*BRIEF*.
Only the lines from the one containing "o del Juan Sebastián" through the end of the material are to be echoed, each exactly as it appears.

*EXERCISE DATA*.

[Start of Attachment]

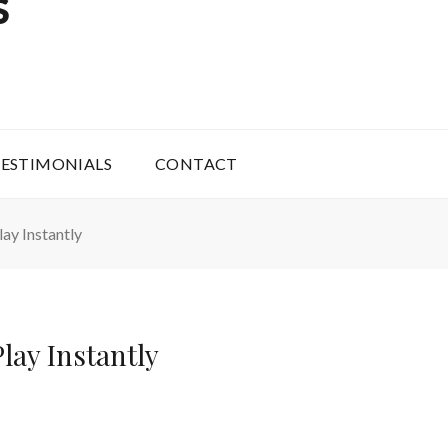
S
ESTIMONIALS
CONTACT
ay Instantly
lay Instantly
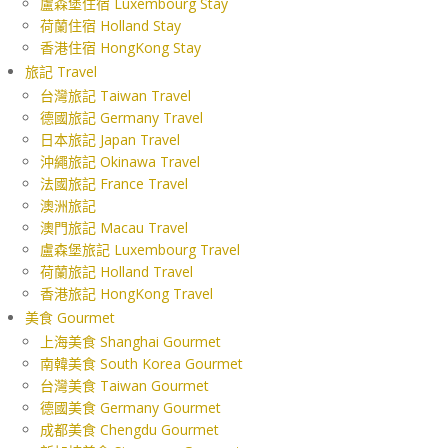
盧森堡住宿 Luxembourg Stay
荷蘭住宿 Holland Stay
香港住宿 HongKong Stay
旅記 Travel
台灣旅記 Taiwan Travel
德國旅記 Germany Travel
日本旅記 Japan Travel
沖繩旅記 Okinawa Travel
法國旅記 France Travel
澳洲旅記
澳門旅記 Macau Travel
盧森堡旅記 Luxembourg Travel
荷蘭旅記 Holland Travel
香港旅記 HongKong Travel
美食 Gourmet
上海美食 Shanghai Gourmet
南韓美食 South Korea Gourmet
台灣美食 Taiwan Gourmet
德國美食 Germany Gourmet
成都美食 Chengdu Gourmet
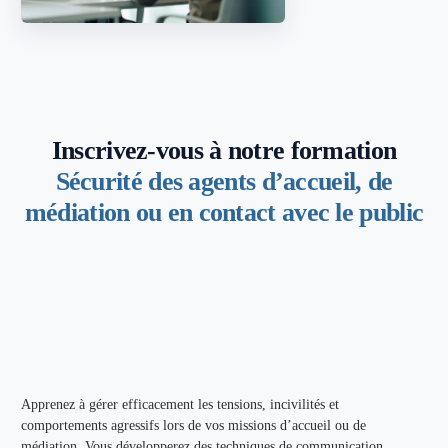
Inscrivez-vous à notre formation
Sécurité des agents d’accueil, de
médiation ou en contact avec le public
Apprenez à gérer efficacement les tensions, incivilités et
comportements agressifs lors de vos missions d’accueil ou de
médiation. Vous développerez des techniques de communication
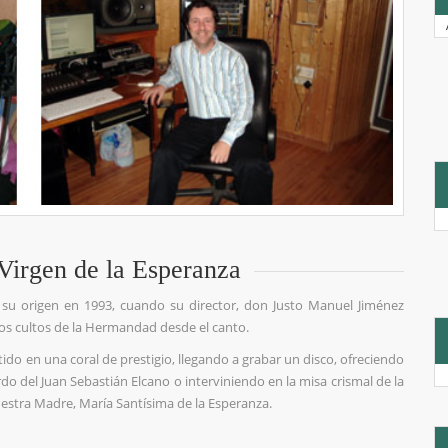
 Virgen de la Esperanza
ne su origen en 1993, cuando su director, don Justo Manuel Jiménez
los cultos de la Hermandad desde el canto.
ido en una coral de prestigio, llegando a grabar un disco, ofreciendo
o del Juan Sebastián Elcano o interviniendo en la misa crismal de la
uestra Madre, María Santísima de la Esperanza.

[End of Attachment]

*RESULT FOR THIS EXERCISE*.
o del Juan Sebastián Elcano o interviniendo en la misa crismal de la
uestra Madre, María Santísima de la Esperanza.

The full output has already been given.